If you took number of queries and divide by volume, you get that metric, but you lose signal.

In particular, you lose the signal to identify the two most pernicious areas of query performance problems, which are an endpoint that issues a couple of very slow queries or an endpoint that issues a large number of queries or a variable number of queries, which is called the N+1 query problem.

And we’ll explain that in more detail when we get to the case studies.

Extra granularity is the solution

So, the solution to this was to not collect metrics on a per endpoint or per task basis, but rather on a per request per endpoint or per execution of a task per task basis.

So, we go down one level of granularity.

And what this gives us actually is a distribution of the number of queries or amount of time spent querying the database that’s being done on any given request or task execution or so on.

We can still look at the totals if we change the aggregation to a sum, but we don’t lose the signal anymore.

And this gives us a graph that looks a little bit like this.

This is subtly different than the previous graph.

What we’re getting is the median number of queries issued on any given request to this particular endpoint for each time slice.

So, in one of these time slices, let’s say it’s a one-minute window, it’s saying that the median number of queries that were issued on all the requests there was about 150.

And this is really nice because it allows you to dig into the performance problems of a particular view based on how its requests or a particular endpoint, based on how the requests are actually performing.

And it allows us to do some serious debugging and we’ll see what that got us in just a minute.

So, I wanna quickly speak about the implementation of these query metrics.

If you imagine in your code you have a place where all the queries get issued, like a single path that everything goes through, you could extend it and you can emit a counter after every query and you might end up with that first graph where you just get the aggregates.

If instead you don’t do that but you actually record in memory the total number of queries that are being issued and the total time spent querying the database.

And then at the end of your request, you emit a single histogram.

Well, one histogram for query counts, one histogram for query time, that gives you the amount of queries that were issued and the time spent querying, you end up with a second graph.

You actually get the distribution of how queries are performing across the request.

So, it’s a pretty subtle change, but this is actually like the major insight that allowed us to make these metrics really useful to us.

Helpful tips for building and documenting toolsets

Before we dive into the case studies, I wanna speak quickly about some high-level like graphing philosophy.

We wanna make graphs really useful and easy to eyeball and just see a quick visual diff or a trend over time. So even if you don’t know what you’re looking at, you can tell that, “Oh, there’s something going on here that’s bad.”

■ **Information supplied**
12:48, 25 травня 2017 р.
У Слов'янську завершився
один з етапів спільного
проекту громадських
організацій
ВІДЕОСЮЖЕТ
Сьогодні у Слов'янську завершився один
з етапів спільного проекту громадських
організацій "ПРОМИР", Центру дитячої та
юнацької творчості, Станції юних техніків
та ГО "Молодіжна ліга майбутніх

■ **What you will do**
[A] In the passage on query metrics, what was the approximate median number of queries issued per request in the example one-minute time slice?
[B] Echo the passage on query metrics word for word, starting with "You actually get" and going on through "useful to us.".
[C] Decide whether each statement agrees with the passage on query metrics, answering yes or no and quoting the words that decide it: (i) The solution was to collect metrics on a per-endpoint basis. (ii) At the end of a request, one histogram is emitted for query counts and another for query time. (iii) Totals can still be viewed by changing the aggregation to a sum.

■ **Solutions**
[A] About 150.

[B]
You actually get the distribution of how queries are performing across the request.

So, it’s a pretty subtle change, but this is actually like the major insight that allowed us to make these metrics really useful to us.

[C]
(i) No: "the solution to this was to not collect metrics on a per endpoint or per task basis, but rather on a per request per endpoint or per execution of a task per task basis"
(ii) Yes: "one histogram for query counts, one histogram for query time"
(iii) Yes: "We can still look at the totals if we change the aggregation to a sum"